⟨

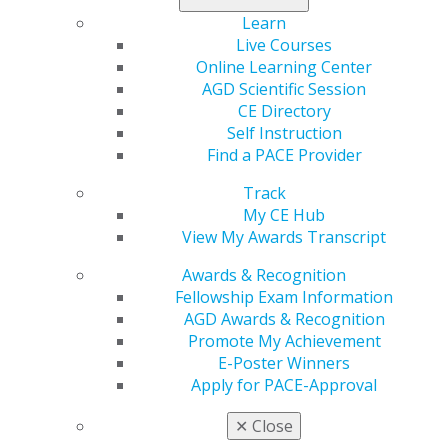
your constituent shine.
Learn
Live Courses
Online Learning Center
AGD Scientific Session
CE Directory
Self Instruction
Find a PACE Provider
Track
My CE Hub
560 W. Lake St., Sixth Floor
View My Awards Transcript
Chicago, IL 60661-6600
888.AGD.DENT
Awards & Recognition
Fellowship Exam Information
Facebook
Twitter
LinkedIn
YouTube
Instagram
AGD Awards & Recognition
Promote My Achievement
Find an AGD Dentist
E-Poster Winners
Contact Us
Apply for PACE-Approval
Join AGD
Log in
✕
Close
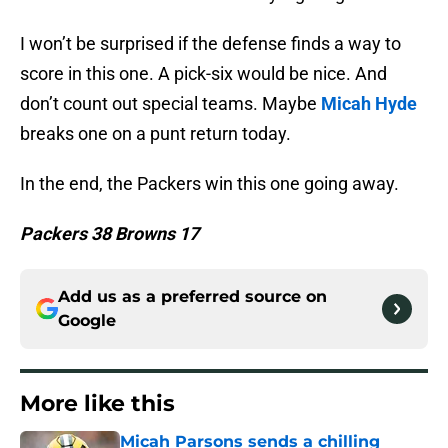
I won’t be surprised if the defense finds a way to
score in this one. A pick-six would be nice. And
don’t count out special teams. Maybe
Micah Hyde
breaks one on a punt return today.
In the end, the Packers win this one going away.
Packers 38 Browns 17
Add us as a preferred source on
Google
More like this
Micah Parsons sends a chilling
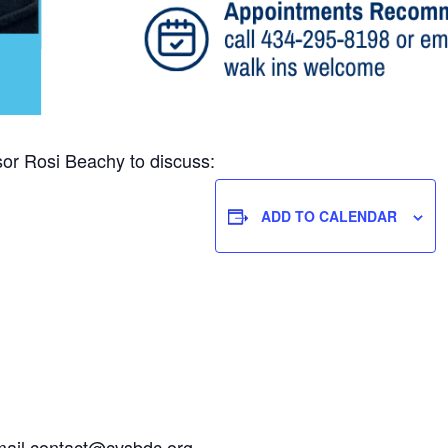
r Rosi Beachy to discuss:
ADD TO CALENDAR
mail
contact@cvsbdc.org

⟩

- _Task to carry out_: For this exercise, set down exactly the lines that run from the line holding "Micah Parsons sends a chilling" to the last line of the records above; include both end lines and omit pictures.

- _Answer section_:
Micah Parsons sends a chilling
r Rosi Beachy to discuss:
ADD TO CALENDAR
mail
contact@cvsbdc.org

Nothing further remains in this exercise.